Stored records
____________________
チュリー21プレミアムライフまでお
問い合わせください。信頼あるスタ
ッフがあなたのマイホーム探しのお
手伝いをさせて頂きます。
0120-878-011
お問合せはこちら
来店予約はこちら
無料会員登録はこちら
____________________
Set down the data exactly.

Answer section
チュリー21プレミアムライフまでお
問い合わせください。信頼あるスタ
ッフがあなたのマイホーム探しのお
手伝いをさせて頂きます。
0120-878-011
お問合せはこちら
来店予約はこちら
無料会員登録はこちら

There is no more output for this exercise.